If you’ve recently started working out regularly, good for you! Following through on your goals to improve your fitness this year is the first step, and often the hardest. Although you’re eager to see results, it’s also important to pace yourself – fitness is not sprint; it’s a marathon. It’s true that more you do, the longer you workout, and the more intensely you do it, the greater your results, but it’s also easy to overstep your ability level in the early stages. So what if you overdo it? One of the following three things may happen:

Injury –Muscles that aren’t used to being stretched and taxed in certain ways can become inflamed, strained, sprained, pulled, or torn. Excess strain on certain bones can lead to stress fractures, and exceeding your max heart rate could cause you to hyperventilate, pass out, or worse.
Soreness and fatigue – the old adage says ‘no pain, no gain,’ right? While some soreness should be expected when starting a new fitness program at the health club, extreme soreness or muscle fatigue could indicate you’re pushing yourself a little too hard. It can also impact future workouts and derail your progress.
Inadequate recovery – Every workout, you’re literally tearing down muscle fibers. Only when you rest can they recover and gain the advantages of training. Overdoing it by not scheduling rest days or getting enough sleep and down time can affect your health, leave you vulnerable to recovery, and sap your motivation.
All of these are good reasons to monitor your heart rate, gauge your perceived exertion, test different levels and duration of intensity, incorporate interval training, and ultimately, listen to your body.

Heart rate

Beginners should stay within the lower range of their max heart rate, about 50%, and build up to the recommended 85% ceiling.

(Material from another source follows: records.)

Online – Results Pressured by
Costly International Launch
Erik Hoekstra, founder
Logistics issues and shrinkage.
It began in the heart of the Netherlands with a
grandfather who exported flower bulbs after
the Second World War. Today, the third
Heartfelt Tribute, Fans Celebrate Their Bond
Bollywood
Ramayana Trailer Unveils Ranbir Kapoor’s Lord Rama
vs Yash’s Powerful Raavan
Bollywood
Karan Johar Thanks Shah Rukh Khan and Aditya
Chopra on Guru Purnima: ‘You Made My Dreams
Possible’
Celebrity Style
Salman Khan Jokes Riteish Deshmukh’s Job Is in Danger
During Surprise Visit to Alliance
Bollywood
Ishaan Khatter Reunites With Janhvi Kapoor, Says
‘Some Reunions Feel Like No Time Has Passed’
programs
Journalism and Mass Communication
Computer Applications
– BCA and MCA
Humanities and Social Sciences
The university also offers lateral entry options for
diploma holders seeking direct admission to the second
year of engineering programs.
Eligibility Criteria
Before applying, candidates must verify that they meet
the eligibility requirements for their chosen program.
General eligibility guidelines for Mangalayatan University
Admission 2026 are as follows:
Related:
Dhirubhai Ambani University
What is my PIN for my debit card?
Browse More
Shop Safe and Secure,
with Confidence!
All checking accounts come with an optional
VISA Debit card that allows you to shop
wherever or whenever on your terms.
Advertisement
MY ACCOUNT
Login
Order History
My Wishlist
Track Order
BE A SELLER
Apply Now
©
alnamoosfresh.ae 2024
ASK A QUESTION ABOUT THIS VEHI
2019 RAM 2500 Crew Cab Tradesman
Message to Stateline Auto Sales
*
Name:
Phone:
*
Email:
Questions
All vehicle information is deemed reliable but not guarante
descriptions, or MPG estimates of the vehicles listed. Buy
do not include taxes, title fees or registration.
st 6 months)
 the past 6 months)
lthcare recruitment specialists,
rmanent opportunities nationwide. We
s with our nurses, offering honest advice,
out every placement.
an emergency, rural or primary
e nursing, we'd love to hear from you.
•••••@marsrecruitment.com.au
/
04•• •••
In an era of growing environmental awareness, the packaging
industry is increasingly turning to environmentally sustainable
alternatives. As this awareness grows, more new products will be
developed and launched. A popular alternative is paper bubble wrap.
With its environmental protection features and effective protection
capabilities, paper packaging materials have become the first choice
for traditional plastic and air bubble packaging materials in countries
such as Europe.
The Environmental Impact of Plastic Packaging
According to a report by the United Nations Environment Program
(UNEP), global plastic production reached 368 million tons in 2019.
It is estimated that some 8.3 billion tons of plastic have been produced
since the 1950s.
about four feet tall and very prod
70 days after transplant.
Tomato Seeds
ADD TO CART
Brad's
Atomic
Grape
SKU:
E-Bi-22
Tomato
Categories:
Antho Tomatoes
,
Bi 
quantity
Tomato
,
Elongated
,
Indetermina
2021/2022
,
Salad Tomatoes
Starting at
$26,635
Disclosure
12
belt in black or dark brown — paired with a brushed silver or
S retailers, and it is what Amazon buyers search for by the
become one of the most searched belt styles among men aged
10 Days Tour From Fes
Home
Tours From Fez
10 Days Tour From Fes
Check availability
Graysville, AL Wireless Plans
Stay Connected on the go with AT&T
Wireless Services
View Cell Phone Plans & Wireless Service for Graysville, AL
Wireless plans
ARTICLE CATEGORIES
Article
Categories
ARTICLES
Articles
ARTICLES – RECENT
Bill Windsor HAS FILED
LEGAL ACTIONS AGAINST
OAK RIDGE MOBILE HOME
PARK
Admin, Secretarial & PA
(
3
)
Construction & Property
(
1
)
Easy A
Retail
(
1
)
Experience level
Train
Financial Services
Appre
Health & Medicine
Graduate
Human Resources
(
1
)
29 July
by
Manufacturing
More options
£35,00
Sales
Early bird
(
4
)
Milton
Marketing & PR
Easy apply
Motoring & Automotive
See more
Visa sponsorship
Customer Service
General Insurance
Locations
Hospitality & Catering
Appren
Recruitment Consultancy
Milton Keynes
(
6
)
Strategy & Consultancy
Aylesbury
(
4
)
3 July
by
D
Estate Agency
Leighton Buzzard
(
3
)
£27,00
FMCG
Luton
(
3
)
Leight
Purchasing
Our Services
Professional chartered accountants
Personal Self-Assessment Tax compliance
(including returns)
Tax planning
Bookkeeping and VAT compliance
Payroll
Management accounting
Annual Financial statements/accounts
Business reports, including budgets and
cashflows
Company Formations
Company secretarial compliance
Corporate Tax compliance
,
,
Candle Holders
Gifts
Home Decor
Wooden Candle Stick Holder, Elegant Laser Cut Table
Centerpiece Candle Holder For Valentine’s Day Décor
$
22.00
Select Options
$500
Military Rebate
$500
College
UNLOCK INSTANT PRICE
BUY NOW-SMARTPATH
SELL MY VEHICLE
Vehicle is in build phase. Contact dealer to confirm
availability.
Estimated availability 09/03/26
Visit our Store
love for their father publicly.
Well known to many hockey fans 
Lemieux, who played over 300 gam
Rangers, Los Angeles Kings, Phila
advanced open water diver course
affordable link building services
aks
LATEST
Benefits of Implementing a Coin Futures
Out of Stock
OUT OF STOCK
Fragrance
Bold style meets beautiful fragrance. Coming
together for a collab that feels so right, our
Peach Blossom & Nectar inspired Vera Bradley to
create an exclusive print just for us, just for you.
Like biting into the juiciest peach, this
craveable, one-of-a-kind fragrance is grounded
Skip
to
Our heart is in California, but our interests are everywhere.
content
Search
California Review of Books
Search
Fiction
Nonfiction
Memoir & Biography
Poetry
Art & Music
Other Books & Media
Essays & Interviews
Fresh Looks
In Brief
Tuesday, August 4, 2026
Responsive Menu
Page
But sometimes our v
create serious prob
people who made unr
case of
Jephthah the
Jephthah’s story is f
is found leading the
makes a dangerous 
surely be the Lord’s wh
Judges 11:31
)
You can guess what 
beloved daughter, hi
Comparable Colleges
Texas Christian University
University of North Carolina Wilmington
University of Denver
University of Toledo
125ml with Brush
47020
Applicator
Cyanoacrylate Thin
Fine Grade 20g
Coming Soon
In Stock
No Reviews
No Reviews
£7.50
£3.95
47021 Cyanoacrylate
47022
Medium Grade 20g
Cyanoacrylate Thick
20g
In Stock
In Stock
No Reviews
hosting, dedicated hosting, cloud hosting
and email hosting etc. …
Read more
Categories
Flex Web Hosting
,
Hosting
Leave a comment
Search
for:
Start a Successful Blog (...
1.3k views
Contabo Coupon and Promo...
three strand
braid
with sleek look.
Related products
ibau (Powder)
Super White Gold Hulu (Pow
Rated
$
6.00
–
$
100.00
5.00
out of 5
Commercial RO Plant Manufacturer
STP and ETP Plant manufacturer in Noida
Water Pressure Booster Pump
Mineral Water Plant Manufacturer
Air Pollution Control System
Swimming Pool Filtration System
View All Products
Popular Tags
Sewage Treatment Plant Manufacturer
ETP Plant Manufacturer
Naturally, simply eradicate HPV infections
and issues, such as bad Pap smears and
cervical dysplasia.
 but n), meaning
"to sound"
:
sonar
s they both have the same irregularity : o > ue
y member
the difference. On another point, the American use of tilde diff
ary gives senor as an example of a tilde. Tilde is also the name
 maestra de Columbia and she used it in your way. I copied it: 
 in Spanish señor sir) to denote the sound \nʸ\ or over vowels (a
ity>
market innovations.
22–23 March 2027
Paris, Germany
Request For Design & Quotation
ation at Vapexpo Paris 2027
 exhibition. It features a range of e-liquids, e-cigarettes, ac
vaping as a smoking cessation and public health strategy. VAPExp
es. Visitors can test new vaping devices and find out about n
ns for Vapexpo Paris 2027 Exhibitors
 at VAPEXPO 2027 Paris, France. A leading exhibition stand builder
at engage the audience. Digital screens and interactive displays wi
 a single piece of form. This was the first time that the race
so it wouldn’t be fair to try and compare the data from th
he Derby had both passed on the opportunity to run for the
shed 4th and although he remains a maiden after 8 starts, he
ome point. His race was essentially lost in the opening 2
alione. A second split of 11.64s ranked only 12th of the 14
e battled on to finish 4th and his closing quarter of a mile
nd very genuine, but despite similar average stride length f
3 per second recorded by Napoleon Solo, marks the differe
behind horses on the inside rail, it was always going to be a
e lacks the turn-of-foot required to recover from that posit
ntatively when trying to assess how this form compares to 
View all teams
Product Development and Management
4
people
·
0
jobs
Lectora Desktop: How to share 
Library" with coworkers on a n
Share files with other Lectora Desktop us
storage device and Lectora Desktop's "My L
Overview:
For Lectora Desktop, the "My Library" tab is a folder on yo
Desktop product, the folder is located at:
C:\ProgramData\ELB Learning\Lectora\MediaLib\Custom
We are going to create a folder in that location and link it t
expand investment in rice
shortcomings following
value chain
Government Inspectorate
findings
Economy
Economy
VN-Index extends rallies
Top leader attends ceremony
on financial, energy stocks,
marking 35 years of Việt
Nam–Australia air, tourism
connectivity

In the early stages of your program, test your heart rate frequently, whether by checking your own pulse, using a fitness center machine, or strapping on a personal monitor.

Perceived Exertion

Rate of Perceived Exertion (RPE) is a fancy term that describes how hard you feel like you’re working, on a scale from 0-10. If you’re just starting out, experts recommend staying in the 3-5 range for a while. The Cleveland Clinic provides a free download of a RPE scale to help you learn this important self-assessment tool.

Test the Waters

Just because you’re building your fitness slowly doesn’t mean you can’t workout intensely sometimes. Cautiously try a variety of different exercises and intensities to see what you like and how your body handles it. Everyone has their own unique strengths and weaknesses, so certain ‘intense’ moves or paces might come easier than others. As always, be willing to recognize when something new exceeds your ability, and back out before you get injured.

Include Interval Training

Not only does interval training torch a ton of calories, it strengthens your ability to work longer at higher intensities. Short recovery intervals help keep your heart rate in range and protect you from overexertion. An example of interval training would be walking at an RPE of 5 with 1-minute intervals at an RPE of 7. You can use interval training in nearly any type of exercise you choose.

Listen to Your Body

All of this advice is good, but the most important way to avoid overdoing a new exercise program at the fitness gym is to listen to your body. If at any time you feel dizzy, light-headed, or otherwise unwell, stop and cool down. Make sure you stay hydrated, don’t get overheated, and focus on safety before pride or the prospect of fitness gains.

Keep putting in the time, and before you know it, you’ll be able to do much more than you could when you started!